Bu kez daha da büyüdü gülüşü.
“Afiyet olsun, ne zaman isterseniz yaparım.”
Bebekliğimden saklanmadıysa bu baharat bizim evde neden var merak edip sordum. Annemin kullandığı bir şey değildi.
“Muskat nereden?”
“Cemre köşedeki marketten aldı.”
Annemin söylediğiyle yüzüm asıldı. Ben gözünün önünden ayırma derken markete yollamak da neyin nesi be annem.
Hatasını fark etmiş olacak ki annem de yüzüme mahcubiyetle bakıyordu. Neyse artık olan oldu anlamında başımı iki yana sallayıp önüme döndüm.
İnşaallah peşine birini takıp dönmemişsindir Cemre.
Bizim suskunluğumuzdan kendine pay çıkarmış olacak ki titreyen sesi ile konuştu kız.
“Bana kucak açan insanlara zarar verecek değilim tamam mı. Kimseyle konuşmadan gidip geldim. Bu kadar korkuyorsan neden aldın ki evine, kaç defa gideyim dedim.”

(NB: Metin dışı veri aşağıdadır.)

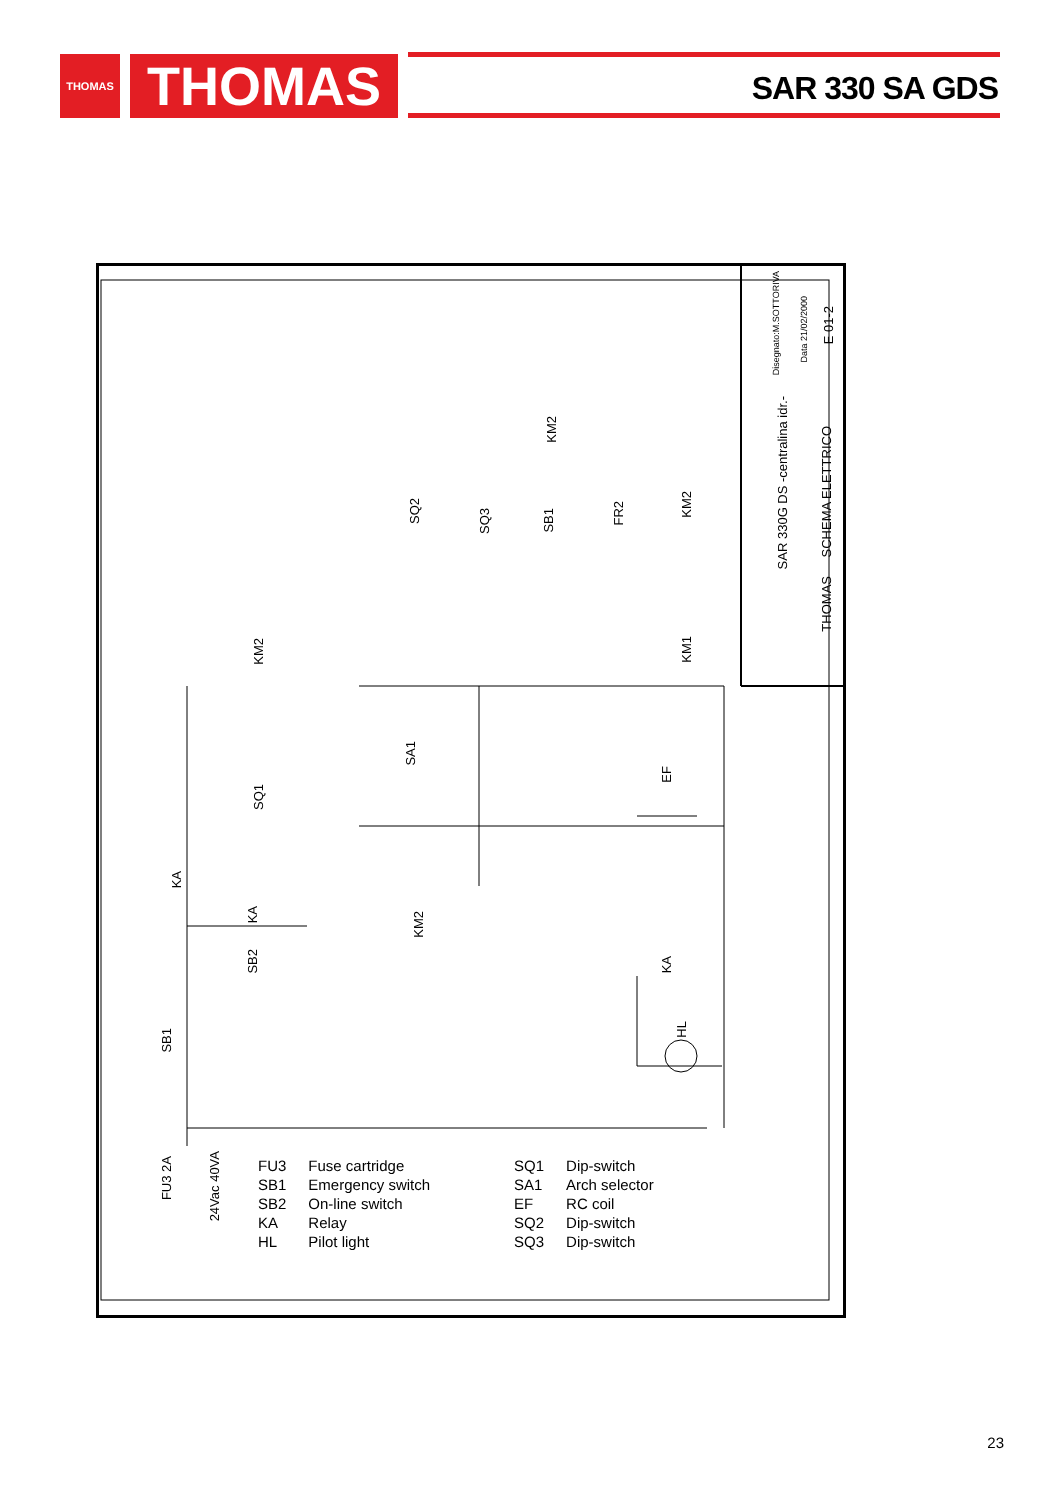THOMAS THOMAS SAR 330 SA GDS
SAR 330G DS -centralina idr.-
SCHEMA ELETTRICO
Disegnato:M.SOTTORIVA
Data 21/02/2000
E 01-2
THOMAS
FU3 2A
24Vac 40VA
KM2
KM2
KM1
SQ2
SQ3
SB1
FR2
KM2
SQ1
SA1
KA
KA
KM2
SB2
SB1
KA
HL
EF
| FU3 | Fuse cartridge |
| SB1 | Emergency switch |
| SB2 | On-line switch |
| KA | Relay |
| HL | Pilot light |
| SQ1 | Dip-switch |
| SA1 | Arch selector |
| EF | RC coil |
| SQ2 | Dip-switch |
| SQ3 | Dip-switch |
23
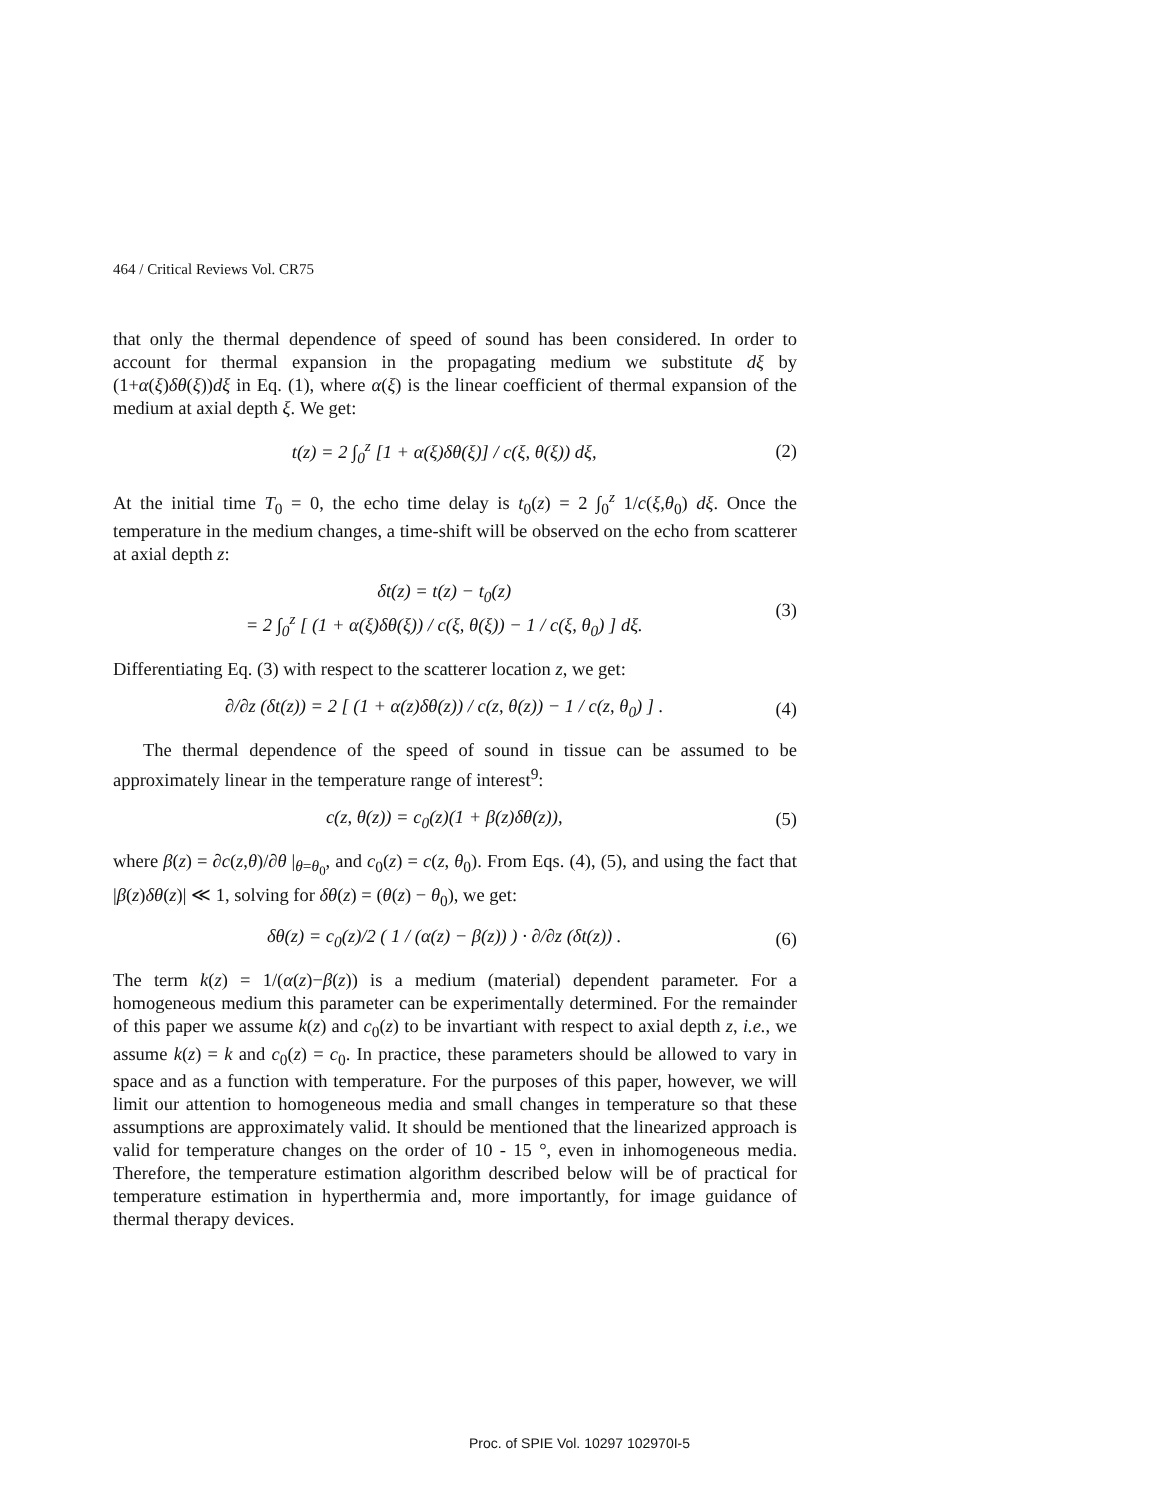464 / Critical Reviews Vol. CR75
that only the thermal dependence of speed of sound has been considered. In order to account for thermal expansion in the propagating medium we substitute dξ by (1+α(ξ)δθ(ξ))dξ in Eq. (1), where α(ξ) is the linear coefficient of thermal expansion of the medium at axial depth ξ. We get:
t(z) = 2 ∫<sub>0</sub><sup>z</sup> [1 + α(ξ)δθ(ξ)] / c(ξ, θ(ξ)) dξ, (2)
At the initial time T<sub>0</sub> = 0, the echo time delay is t<sub>0</sub>(z) = 2 ∫<sub>0</sub><sup>z</sup> 1/c(ξ,θ<sub>0</sub>) dξ. Once the temperature in the medium changes, a time-shift will be observed on the echo from scatterer at axial depth z:
δt(z) = t(z) − t<sub>0</sub>(z)
= 2 ∫<sub>0</sub><sup>z</sup> [ (1 + α(ξ)δθ(ξ)) / c(ξ, θ(ξ)) − 1 / c(ξ, θ<sub>0</sub>) ] dξ. (3)
Differentiating Eq. (3) with respect to the scatterer location z, we get:
∂/∂z (δt(z)) = 2 [ (1 + α(z)δθ(z)) / c(z, θ(z)) − 1 / c(z, θ<sub>0</sub>) ] . (4)
The thermal dependence of the speed of sound in tissue can be assumed to be approximately linear in the temperature range of interest<sup>9</sup>:
c(z, θ(z)) = c<sub>0</sub>(z)(1 + β(z)δθ(z)), (5)
where β(z) = ∂c(z,θ)/∂θ |<sub>θ=θ<sub>0</sub></sub>, and c<sub>0</sub>(z) = c(z, θ<sub>0</sub>). From Eqs. (4), (5), and using the fact that |β(z)δθ(z)| ≪ 1, solving for δθ(z) = (θ(z) − θ<sub>0</sub>), we get:
δθ(z) = c<sub>0</sub>(z)/2 ( 1 / (α(z) − β(z)) ) · ∂/∂z (δt(z)) . (6)
The term k(z) = 1/(α(z)−β(z)) is a medium (material) dependent parameter. For a homogeneous medium this parameter can be experimentally determined. For the remainder of this paper we assume k(z) and c<sub>0</sub>(z) to be invartiant with respect to axial depth z, i.e., we assume k(z) = k and c<sub>0</sub>(z) = c<sub>0</sub>. In practice, these parameters should be allowed to vary in space and as a function with temperature. For the purposes of this paper, however, we will limit our attention to homogeneous media and small changes in temperature so that these assumptions are approximately valid. It should be mentioned that the linearized approach is valid for temperature changes on the order of 10 - 15 °, even in inhomogeneous media. Therefore, the temperature estimation algorithm described below will be of practical for temperature estimation in hyperthermia and, more importantly, for image guidance of thermal therapy devices.
Proc. of SPIE Vol. 10297 102970I-5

Benim güvensizliğim Cemre’ye değildi ama izah etmeye fırsat bulamadan telefonum çaldı. Ekip arkadaşım Fatih arıyordu, içeri geçerek bekletmeden açtım.
“Efendim Fatih?”
“Abi anons geçildi, sizin eve polis baskını yapılacak.”
Dalga mı geçiyorsun diye sormaya kalmadan kapımız alacaklı gibi çalmaya başladı.
“Açın kapıyı, kızımı sakladığınızı biliyorum! Etrafınız sarıldı,kaçamazsınız!”